Our agent is now the one renewing your software. A vendor sent a renewal, and I handed it to 10K, which uses the product more than I do. 10K disagreed with the proposal, wrote a list of API changes it wanted as a condition of renewal, and told them to drop seat-based pricing for one headless API user. The humans on both sides got prickly that an agent was the decision-maker. It was also asking better renewal questions than 99% of humans would.
Most renewals still depend on the customer not knowing what to ask. The uncomfortable truth 10K exposed: a lot of B2B renewal revenue assumes the buyer won’t push on pricing or architecture. Agents ask every question.
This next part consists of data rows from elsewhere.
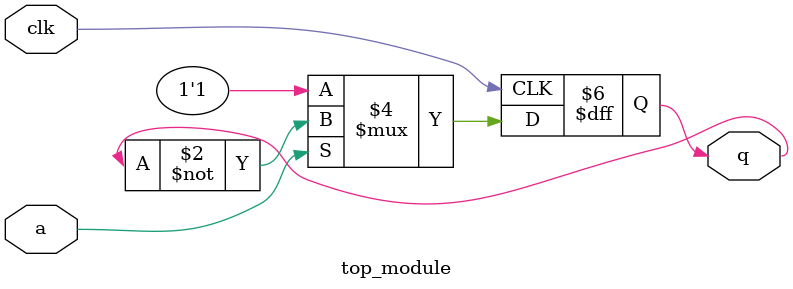
<source format=sv>
module top_module (
    input clk,
    input a, 
    output reg q
);

    always @(posedge clk) begin
        if (a)
            q <= ~q;
        else
            q <= 1'b1;
    end

endmodule

</source>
That model is on borrowed time.
Headless was the number one topic at Annual, and pricing hasn’t caught up. 10K pulled sessions from Atlassian, Salesforce, and Vercel all talking about headless everything, then pointed out the vendor renewing us was still on per-seat pricing. The gap between where buyers are going and where vendor pricing sits is now a churn risk.

What this week actually taught us

Building an agent is now a weekend. But running one in production is a daily job.
The pitch deck app proved you can break a working agent by being too careful.
The finance build proved that context, not specialization, decides what an agent is good at.
The renewal proved the buyer in your pipeline might already be an agent that asks harder questions than any human you’ve sold to.
None of this is set-and-forget, and anyone telling you it is hasn’t run agents past month one.

That’s Episode #007. Same three humans, same 21+ agents, and an agentic finance team that didn’t exist two weeks ago. See you on the next one.